**Problem statement:** Exact copy, pictures excluded: reproduce every record below.

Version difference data
####################

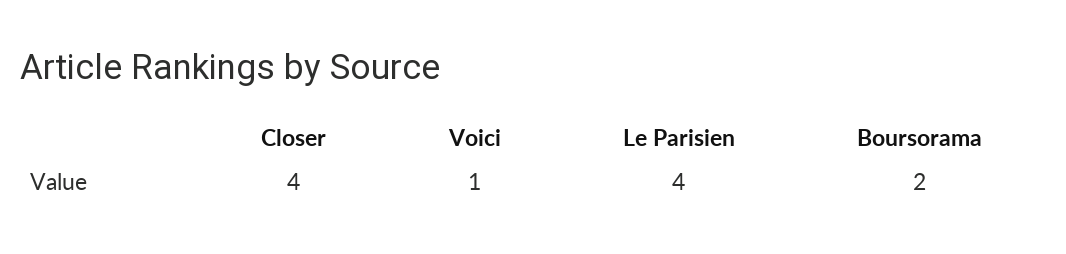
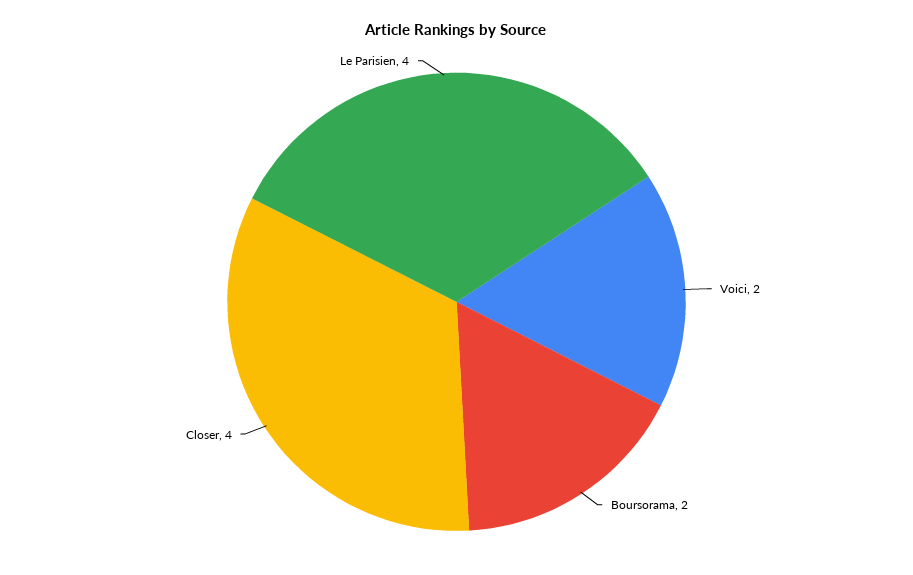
  {
    "Closer": 4,
-   "Voici": 1,
+   "Voici": 2,
    "Le Parisien": 4,
    "Boursorama": 2
  }

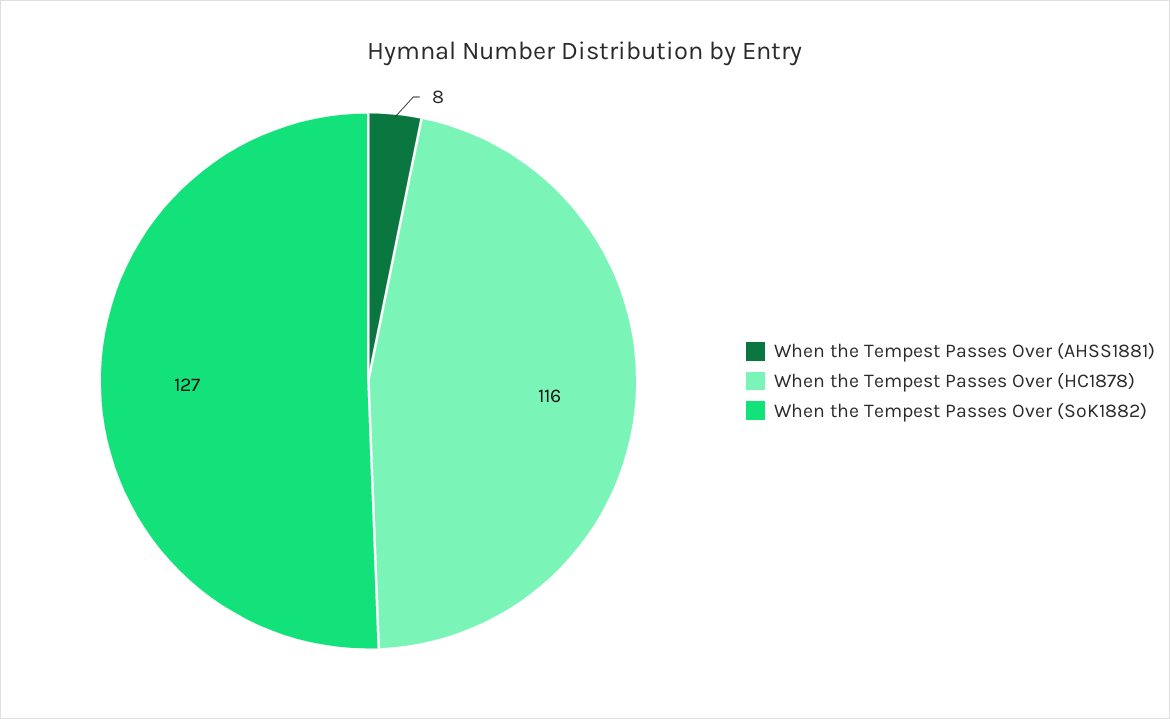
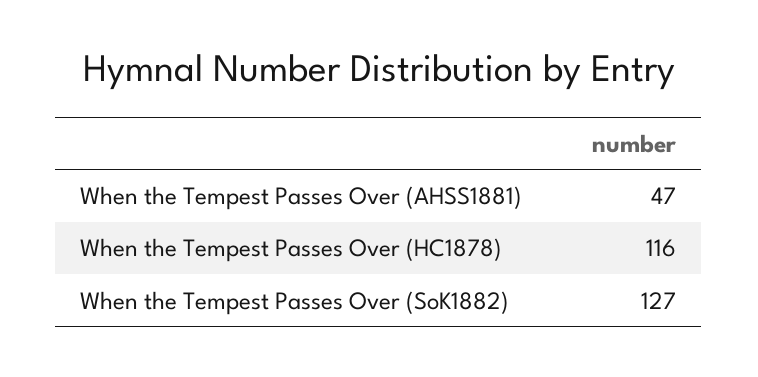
  {
-   "When the Tempest Passes Over (AHSS1881)": 8,
+   "When the Tempest Passes Over (AHSS1881)": 47,
    "When the Tempest Passes Over (HC1878)": 116,
    "When the Tempest Passes Over (SoK1882)": 127
  }

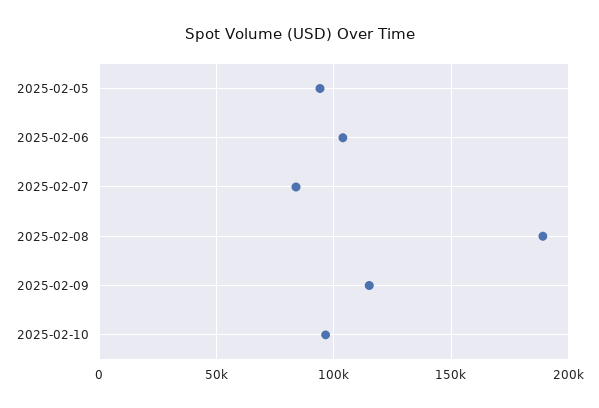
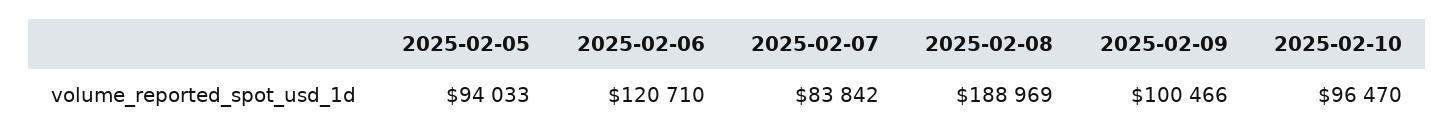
  {
    "2025-02-05": 94033,
-   "2025-02-06": 105000,
+   "2025-02-06": 120710,
    "2025-02-07": 83842,
    "2025-02-08": 188969,
-   "2025-02-09": 115000,
+   "2025-02-09": 100466,
    "2025-02-10": 96470
  }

####################

**Exercise output:**
  {
    "Closer": 4,
-   "Voici": 1,
+   "Voici": 2,
    "Le Parisien": 4,
    "Boursorama": 2
  }

  {
-   "When the Tempest Passes Over (AHSS1881)": 8,
+   "When the Tempest Passes Over (AHSS1881)": 47,
    "When the Tempest Passes Over (HC1878)": 116,
    "When the Tempest Passes Over (SoK1882)": 127
  }

  {
    "2025-02-05": 94033,
-   "2025-02-06": 105000,
+   "2025-02-06": 120710,
    "2025-02-07": 83842,
    "2025-02-08": 188969,
-   "2025-02-09": 115000,
+   "2025-02-09": 100466,
    "2025-02-10": 96470
  }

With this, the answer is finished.